ST. PAUL, Minn. – Following up on last week’s alerts from the U.S. Food and Drug Administration (FDA) and the Minnesota Department of Health regarding “Veggie Booty” snack food, the Minnesota Department of Agriculture (MDA) laboratory has tested a sample of the product and confirmed the presence of Salmonella Wandsworth.
The strain of the bacteria found by MDA matches the genetic fingerprint of the type that made consumers ill in multiple states. MDA’s lab is the first in the nation to find the bacteria in the product. The previous FDA alert had been based on investigators’ determination that the common link among ill consumers was that they had eaten Veggie Booty. Finding the bacteria in the product confirms this link.

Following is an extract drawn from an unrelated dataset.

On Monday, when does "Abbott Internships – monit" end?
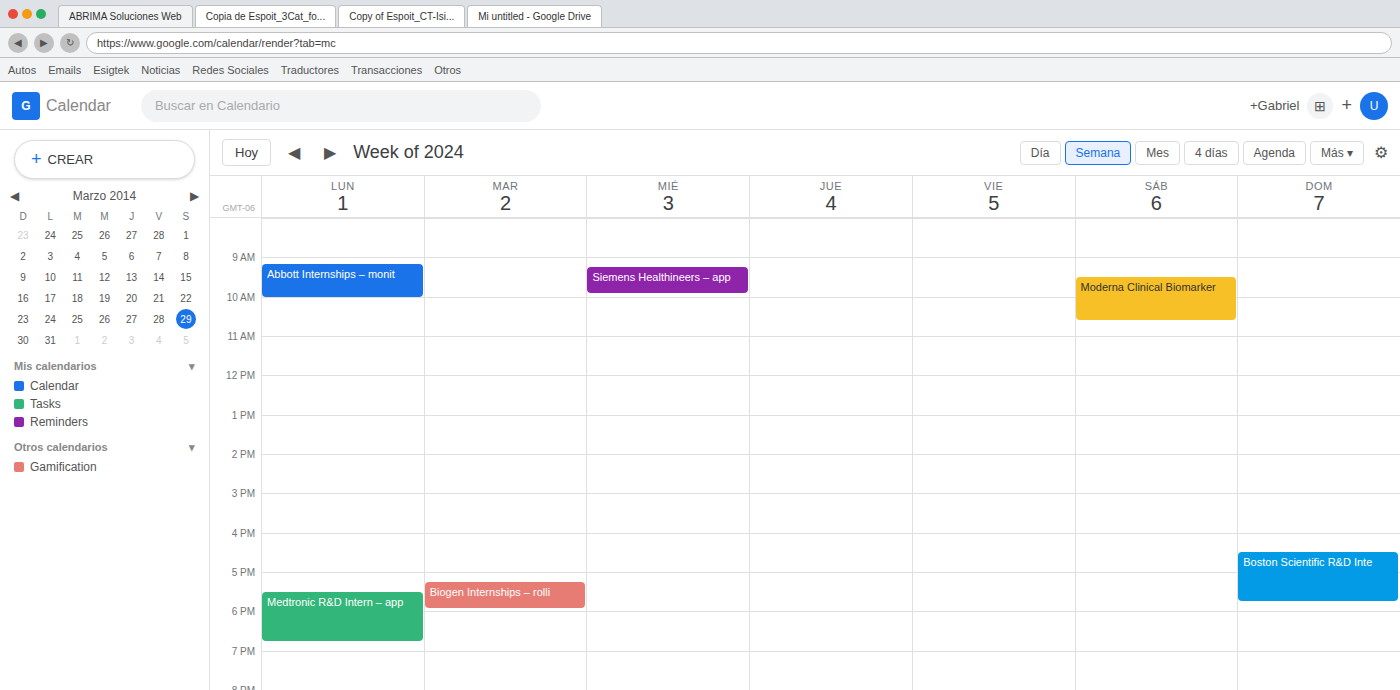
10:00 AM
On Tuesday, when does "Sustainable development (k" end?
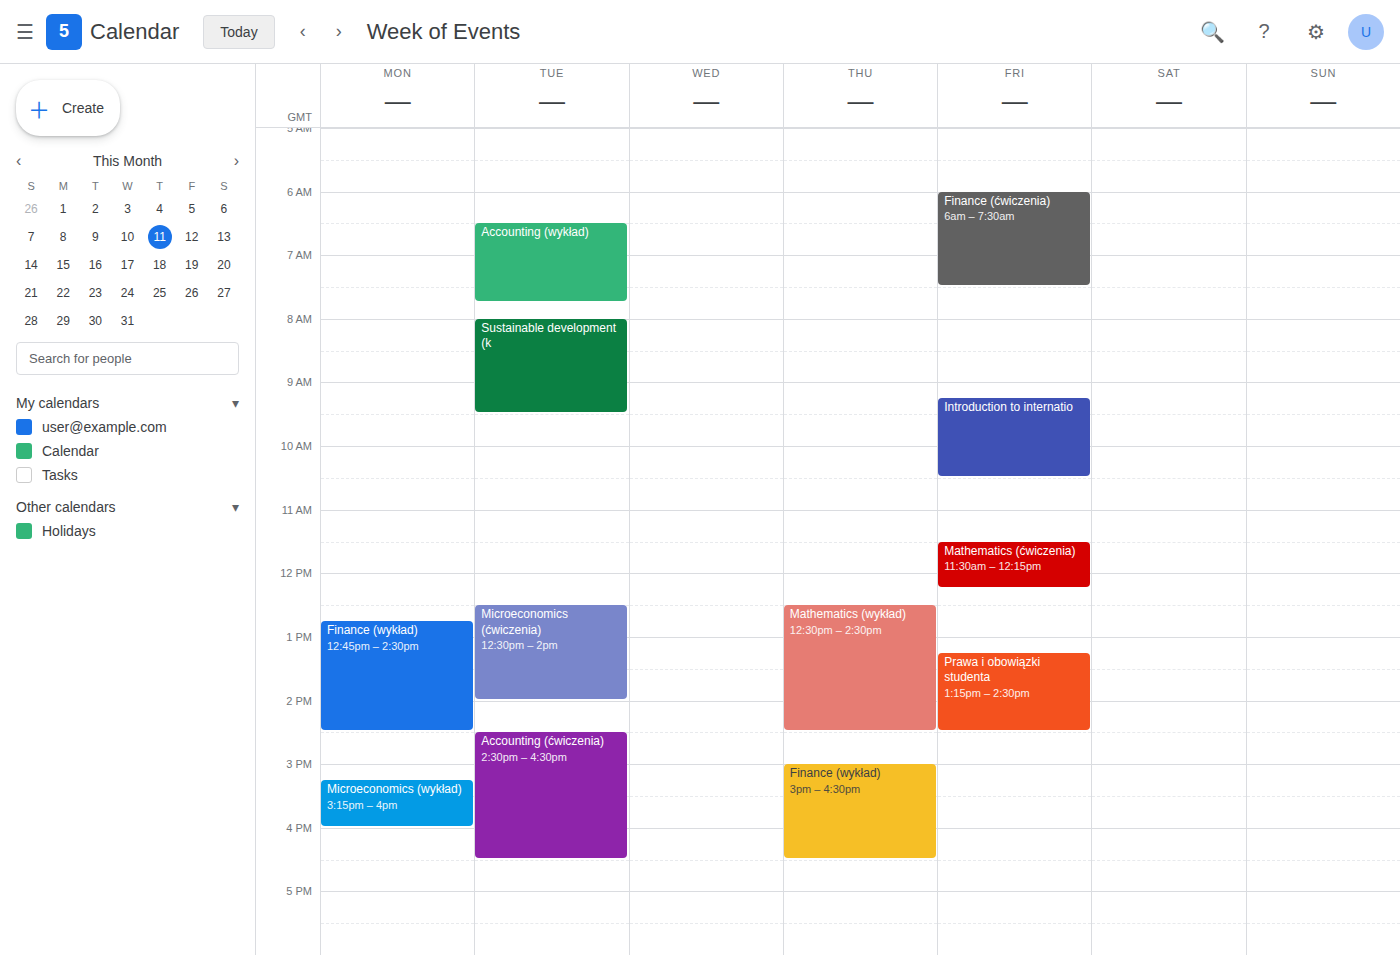
9:30 AM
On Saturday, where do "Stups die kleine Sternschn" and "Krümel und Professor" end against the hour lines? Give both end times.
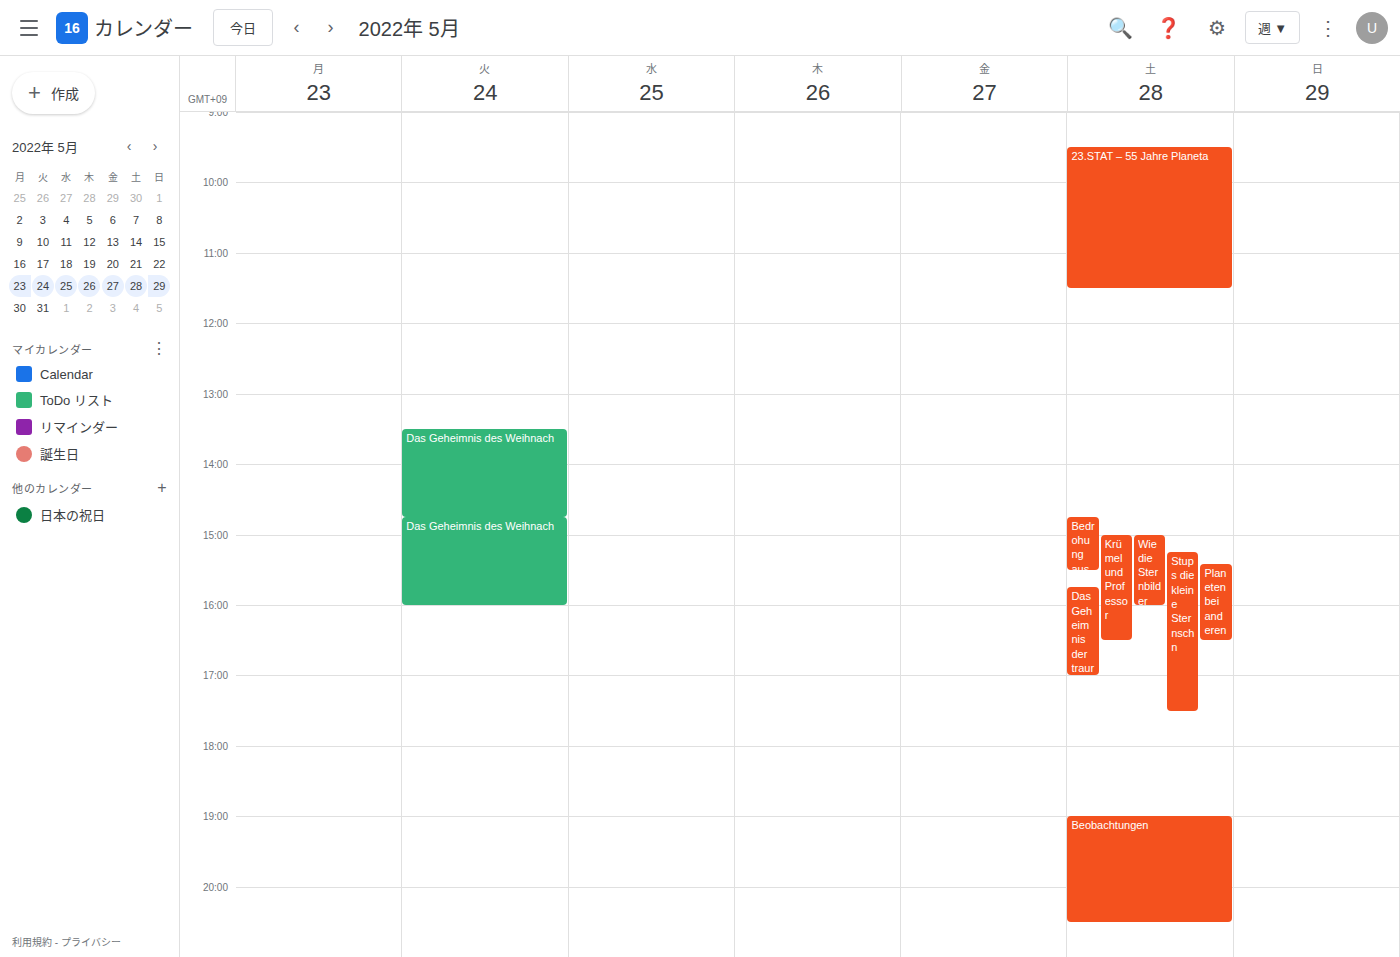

Veggie Booty, a snack comprised of puffed rice, corn and a vegetable coating, is often consumed by children. Parents of children who may have eaten Veggie Booty are advised to watch their children for signs of illness. Salmonella typically causes diarrhea, abdominal cramps and fever. Symptoms typically begin within one to four days after exposure to the bacteria. While most people recover within days, very young children, elderly adults and people with weakened immune systems may be at higher risk for more severe complications.
According to the FDA alert, Veggie Booty is marketed by Robert’s American Gourmet, of Sea Cliff, New York. Veggie Booty is sold in a flexible plastic foil bag in four-ounce, one-ounce, and one-half ounce packages. The company has recalled Veggie Booty products as well as a similar line of snacks called Super Veggie Tings Crunchy Corn Sticks Snack Food.
While Salmonella is a frequent culprit in foodborne illness, this particular variety Salmonella Wandsworth is a rare strain not believed to have been associated with prior outbreaks of human illness in the United States. To date, this outbreak has been tied to more than 50 reported illnesses in 17 states, including at least two people in Minnesota.